▶ [Brief] Count the lines in the records below that contain the word "decimal" with the same capitalization, and reply with that number alone.

__________________________________________________

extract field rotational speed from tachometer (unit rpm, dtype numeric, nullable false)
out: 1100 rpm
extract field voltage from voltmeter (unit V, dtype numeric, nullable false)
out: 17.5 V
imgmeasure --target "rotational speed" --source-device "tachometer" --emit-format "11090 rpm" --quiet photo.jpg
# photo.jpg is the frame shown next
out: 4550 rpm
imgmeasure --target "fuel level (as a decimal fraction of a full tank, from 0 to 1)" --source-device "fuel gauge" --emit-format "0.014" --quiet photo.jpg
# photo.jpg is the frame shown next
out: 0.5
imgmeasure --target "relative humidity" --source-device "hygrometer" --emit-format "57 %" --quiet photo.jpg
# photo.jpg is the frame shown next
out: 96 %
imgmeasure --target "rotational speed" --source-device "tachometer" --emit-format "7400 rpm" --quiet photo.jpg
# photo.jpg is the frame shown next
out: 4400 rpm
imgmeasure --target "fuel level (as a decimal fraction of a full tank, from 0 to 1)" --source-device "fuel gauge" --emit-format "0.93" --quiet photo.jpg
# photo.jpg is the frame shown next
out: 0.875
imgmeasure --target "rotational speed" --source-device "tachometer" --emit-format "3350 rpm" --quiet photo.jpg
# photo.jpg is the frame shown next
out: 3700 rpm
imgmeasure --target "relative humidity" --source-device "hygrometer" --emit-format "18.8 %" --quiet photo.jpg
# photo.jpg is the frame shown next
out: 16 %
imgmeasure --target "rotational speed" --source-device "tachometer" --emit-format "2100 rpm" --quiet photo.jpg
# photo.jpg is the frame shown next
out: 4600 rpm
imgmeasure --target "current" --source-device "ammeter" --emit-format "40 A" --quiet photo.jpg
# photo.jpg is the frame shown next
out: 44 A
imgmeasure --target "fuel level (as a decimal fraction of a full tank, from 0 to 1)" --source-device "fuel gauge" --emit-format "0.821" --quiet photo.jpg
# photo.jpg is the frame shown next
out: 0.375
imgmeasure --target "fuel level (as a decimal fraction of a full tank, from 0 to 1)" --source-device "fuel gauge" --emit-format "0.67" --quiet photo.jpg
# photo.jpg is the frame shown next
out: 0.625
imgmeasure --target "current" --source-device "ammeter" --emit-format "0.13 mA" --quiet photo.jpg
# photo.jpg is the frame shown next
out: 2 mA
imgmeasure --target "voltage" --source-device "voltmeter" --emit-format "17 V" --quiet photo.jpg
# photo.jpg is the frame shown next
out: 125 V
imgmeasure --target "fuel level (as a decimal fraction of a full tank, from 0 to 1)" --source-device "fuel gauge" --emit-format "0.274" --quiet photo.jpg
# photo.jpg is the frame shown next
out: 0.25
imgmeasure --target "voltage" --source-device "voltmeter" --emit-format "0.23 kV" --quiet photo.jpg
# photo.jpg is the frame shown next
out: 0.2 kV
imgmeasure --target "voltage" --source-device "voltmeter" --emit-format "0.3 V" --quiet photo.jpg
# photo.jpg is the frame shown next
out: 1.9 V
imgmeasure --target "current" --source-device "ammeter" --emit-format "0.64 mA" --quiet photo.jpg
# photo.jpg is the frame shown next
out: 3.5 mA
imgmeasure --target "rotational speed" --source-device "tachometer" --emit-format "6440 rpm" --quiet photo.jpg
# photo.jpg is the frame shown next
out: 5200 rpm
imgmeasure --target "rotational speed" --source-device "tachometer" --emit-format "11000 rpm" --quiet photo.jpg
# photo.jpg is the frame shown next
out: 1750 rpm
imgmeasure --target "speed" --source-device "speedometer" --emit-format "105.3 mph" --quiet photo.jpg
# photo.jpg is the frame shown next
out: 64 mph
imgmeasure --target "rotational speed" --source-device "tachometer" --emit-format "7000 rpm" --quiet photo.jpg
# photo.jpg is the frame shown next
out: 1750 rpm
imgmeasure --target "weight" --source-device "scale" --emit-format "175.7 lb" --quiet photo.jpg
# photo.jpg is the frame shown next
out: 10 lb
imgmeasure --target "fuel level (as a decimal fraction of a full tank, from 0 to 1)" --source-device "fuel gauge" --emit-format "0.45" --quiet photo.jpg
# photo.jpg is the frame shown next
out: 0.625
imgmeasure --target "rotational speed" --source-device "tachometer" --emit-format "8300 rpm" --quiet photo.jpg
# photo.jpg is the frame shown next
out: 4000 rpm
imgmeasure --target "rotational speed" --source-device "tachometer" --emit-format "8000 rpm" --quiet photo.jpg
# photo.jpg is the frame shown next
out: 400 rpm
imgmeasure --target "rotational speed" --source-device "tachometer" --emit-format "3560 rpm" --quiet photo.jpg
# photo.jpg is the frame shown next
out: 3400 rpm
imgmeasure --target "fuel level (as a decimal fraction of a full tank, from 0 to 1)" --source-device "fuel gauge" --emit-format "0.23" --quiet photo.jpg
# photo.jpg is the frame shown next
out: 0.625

__________________________________________________

▶ [Result of the task] 7